The Reykjavik File: Secret U.S. And Soviet Documents on 1986 Summit (2006) - georgecmu
https://nsarchive2.gwu.edu//NSAEBB/NSAEBB203/index.htm
======
andrew_
Only made it through 4 documents so far, and while mostly dry, it's still
incredibly fascinating. The underlying expectations being laid out in dialogue
in the beginning (and knowing the outcome later) is really very interesting.

------
chiph
The GLCMs positioned in Germany were just down the road from me when I was
stationed there (Hahn Air Base was the host base for Wüschheim Air Station),
and were a major reason why the INF treaty was signed.

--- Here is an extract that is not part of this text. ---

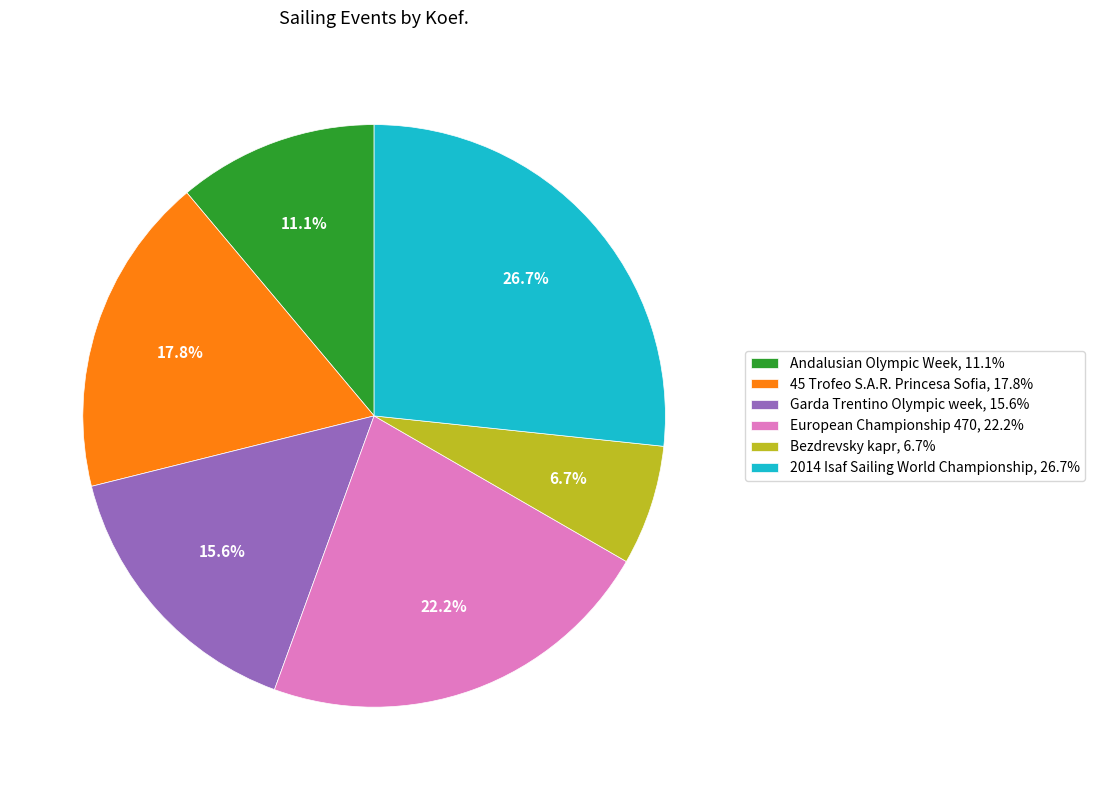

What is the largest slice in the pie chart?

2014 Isaf Sailing World Championship, 26.7%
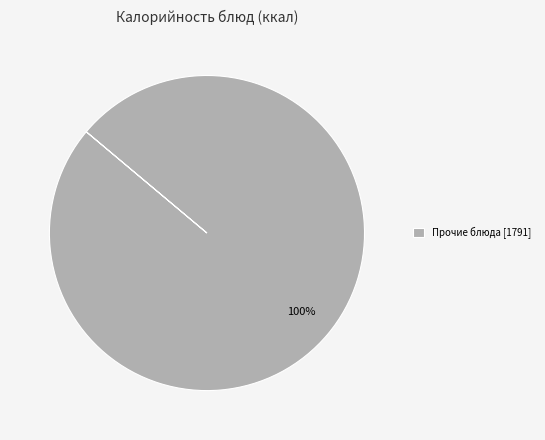

To the nearest percent, what portion does Прочие блюда [1791] represent?

100%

[https://www.washingtonpost.com/archive/politics/1990/04/12/c...](https://www.washingtonpost.com/archive/politics/1990/04/12/cruise-
missile-drawdown-begins-at-us-air-base-in-west-
germany/2ec6db6a-a062-4f91-bf1b-b8d63c667ce1/?utm_term=.b622e801e43f)

I've been watching developments around the potential demise of the INF with
some concern.

------
gandhium
> what would have happened if Gorbachev had simply accepted Reagan's
> apparently sincere offer to share SDI technology rather than dismissing this
> as ridiculous when the U.S. would not even share "milking machines."

This... this is interesting. What technology Reagan was talking about?